INSTRUCTIONS>
**A.** Answer these from the review of The Field of Blood:
(i) Which actor plays Paddy?
(ii) In what place and decade is the newsroom set?
(iii) Who wrote the adaptation?
**B.** Carry on the review of The Field of Blood from its final sentence.

TEXT SHOWN>
Most crime drama follows a well-ploughed furrow: there's a mystery and mean streets and, more often than not, a hero or heroine who is neither tarnished nor afraid. And the real point isn't the furrow but how well it's ploughed. The first thing to say about The Field of Blood is that it leaves behind it the kind of furrow that wins rosettes, arrow-straight and with a burnished gleam on every turned sod. The second thing to say is that there are an awful lot of sods around. Based on the first of Denise Mina's Paddy Meehan crime series, the drama is set in an Eighties Glasgow newsroom as yet untouched by equal opportunities legislation (or, for that matter, common human decency). "Mean spirited bunch of bastards," the editor says of his colleagues. "Hearts like bone, minds trained to think the worst of everyone." He's being generous.

Despite this, Paddy dreams of becoming a journalist, making the jump from being the "fat tart who makes the coffee" (Paddy's genteel editor again) to investigative reporter. She's doing this in the teeth of family opposition (her mother thinks she should just settle down and marry nice wee Sean) and the engrained sexism of the newsroom, and in Jayd Johnson's excellent performance, she's perfectly poised between vulnerability and toughness. Paddy has low self-esteem (her grapefruit and egg diet is one of the drama's deft period details) but enough ambition to wedge herself into a developing story about a murdered child, a case that she begins to believe may involve a miscarriage of justice.

Like The Killing, The Field of Blood understands that it's not the crime that's interesting, so much as what it does to the people affected by it. So Paddy's home life, cramped by her mother's disapproval and her younger sister's scorn, is more important here than plot twists and revelations. You can see why she wants to get out so badly, but that doesn't mean that her escape route doesn't involve compromises. She dreams of being another Ludovic Kennedy – heroically righting wrongs – but finds herself doorstepping grieving mothers. And when it emerges that there might be a family connection to a boy charged with the crime, she finds that journalistic ambition and personal loyalties aren't always compatible.

David Kane's adaptation retains the gutter wit of Mina's original and the period grot of its setting – a newspaper office where the union rep is still a force to be reckoned with and the closest you get to an internet search is a folder packed with yellowing cuttings. It also delivers a great performance from David Morrissey as Devlin, a foul-mouthed editor who may yet reveal himself to have a splinter of humanity concealed within the cynicism. After he's advised Paddy to give up her ambitions, she replies with an idealistic speech about making a difference and the drama seems to teeter for a moment on the brink of the wrong kind of naivety. Then Devlin reassures us: "Fuck me, I've just had a Frank Capra moment," he says. As I say, a sod with a gleam.

MATERIAL SHOWN>
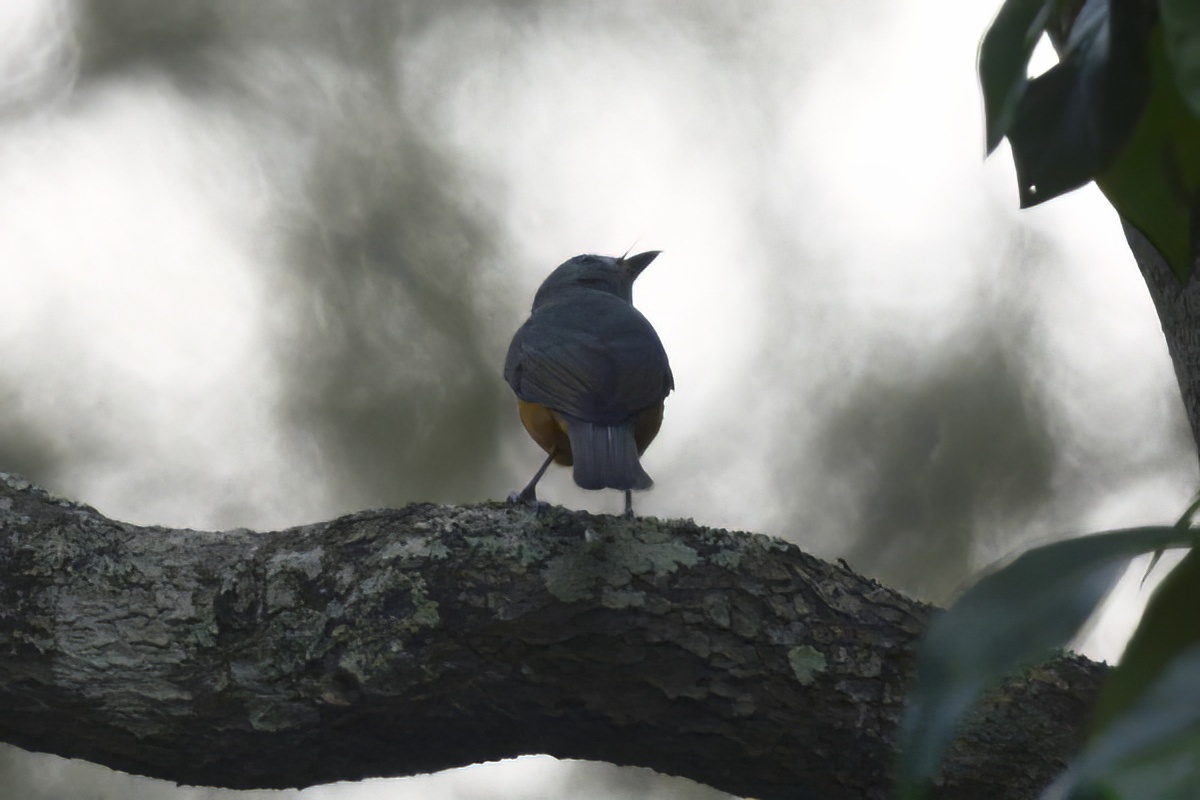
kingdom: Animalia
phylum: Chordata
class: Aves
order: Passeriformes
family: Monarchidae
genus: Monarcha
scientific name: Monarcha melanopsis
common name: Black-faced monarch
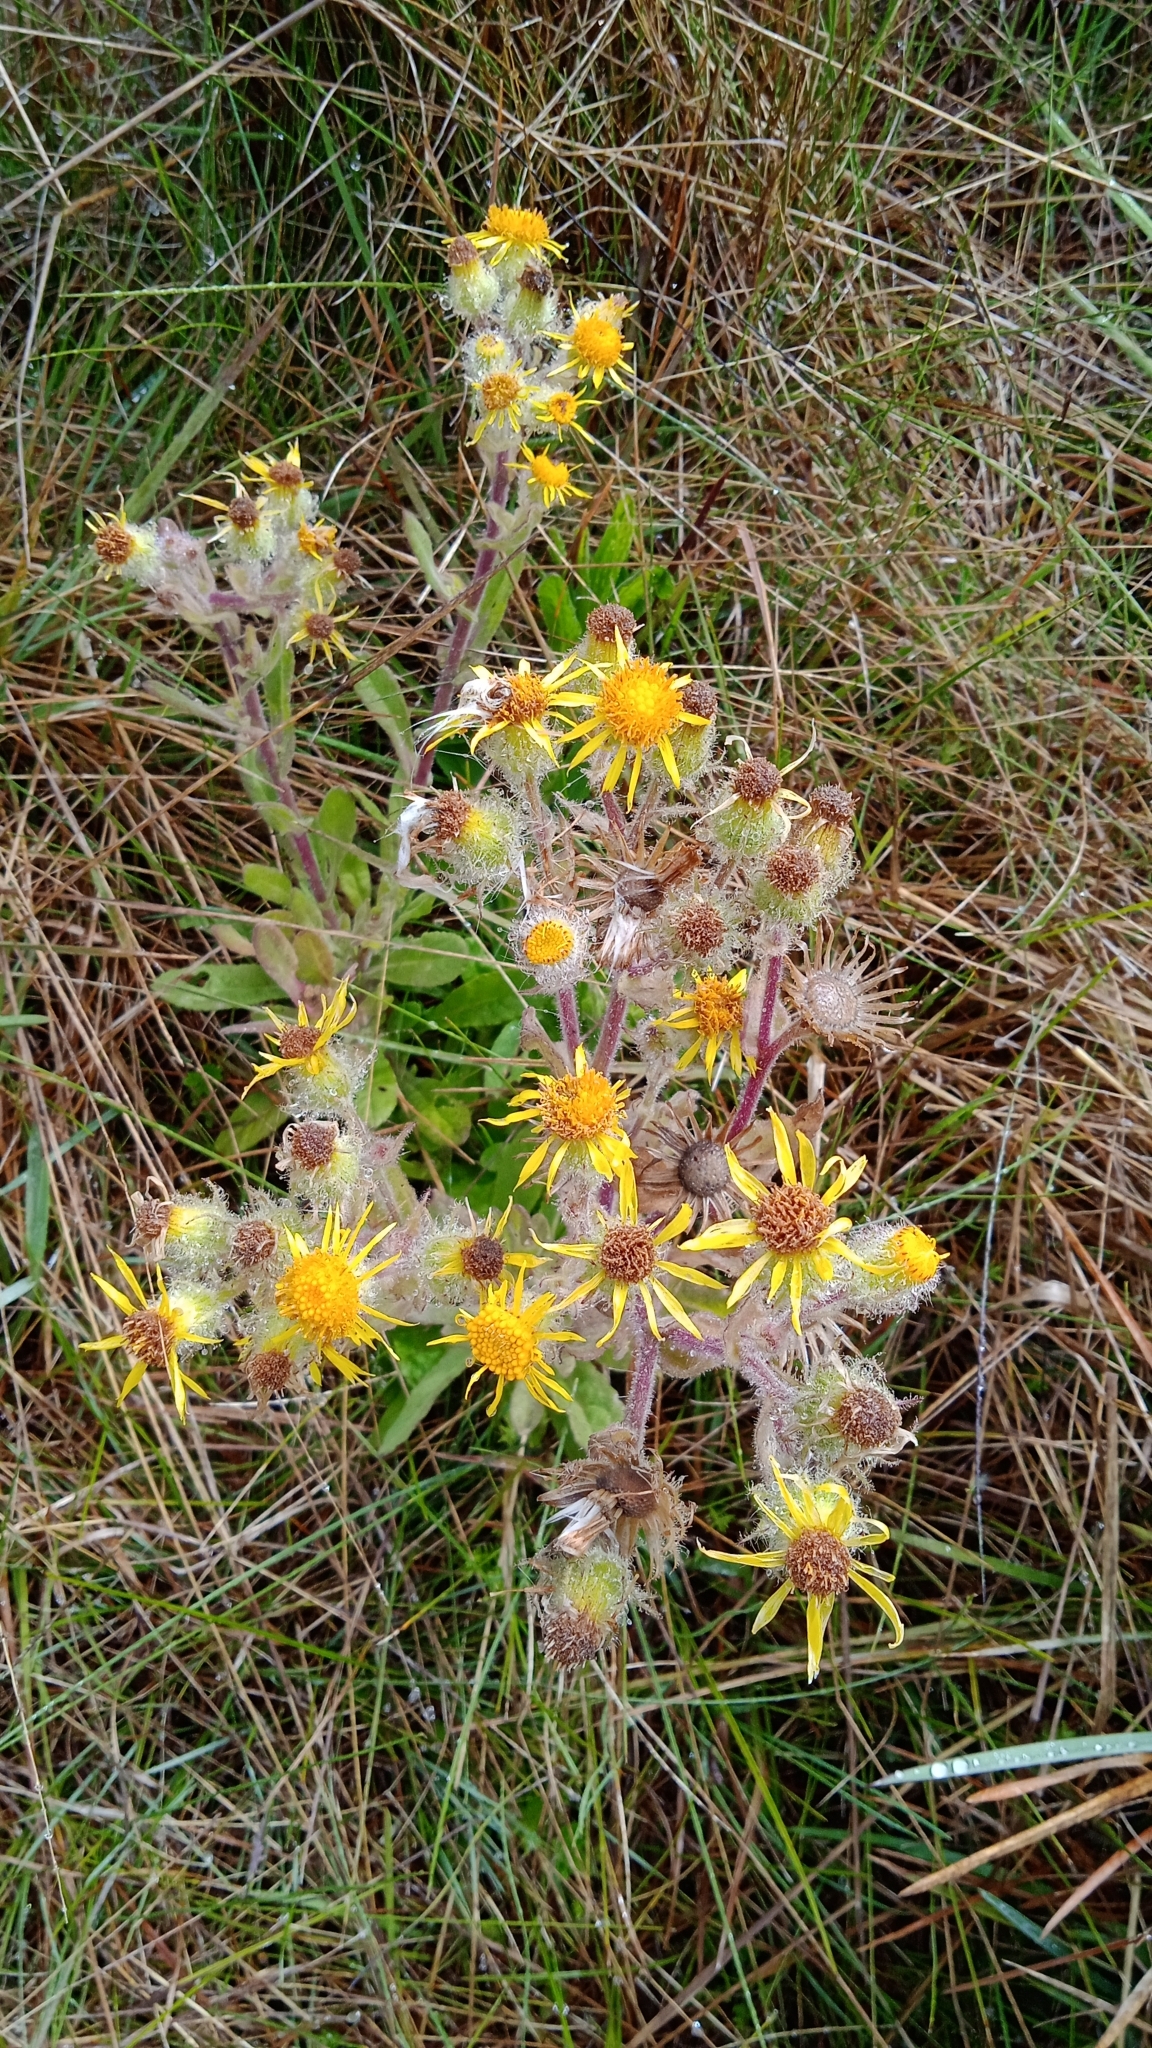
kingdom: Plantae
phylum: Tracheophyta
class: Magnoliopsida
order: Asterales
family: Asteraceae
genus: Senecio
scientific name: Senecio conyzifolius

EXERCISE ANSWERS>
**A.**
(i) Jayd Johnson
(ii) Glasgow, in the Eighties
(iii) David Kane

**B.**
"Why do so many people continue to believe?" asked The Conspiracy Files, questioning the dogmatic belief of 9/11 truthers that it was all a government set-up. They could have saved 58 minutes of our time by answering, "Because they're credulous fools", but then there would have been no reason to rehearse the wilder theories of the conspiracists and, yet again, point out their gaping flaws. And the truth is that even sceptics aren't immune to the charm of conspiracies. They irritate like a mosquito bite and refutation is as irresistible as scratching. Doesn't work, of course, since what conspiracists crave above all else is attention, and any kind will do. "Ideas are bullet-proof," concluded one of the most vainglorious 9/11 careerists, Alex Jones. No. Conspiracy theories are contradiction-proof. We should really stop scratching and let them talk to one another.

If you put money on an iPad or an iPhone coming out as number one in Stephen Fry's 100 Greatest Gadgets, you'd have lost the bet. Instead, he gave the crown to the pocket lighter, on account of its Promethean magic, and even at number 10 the iPad was pipped by a Victorian apple peeler. There was some fun to be had here, but you had to go quite a long way to get it. Honestly... a hundred gadgets? Was that really necessary? After an astonishing three hours of programming time, I surely can't have been the only person thinking that the DVD machine and fast-forward button deserved a higher placing.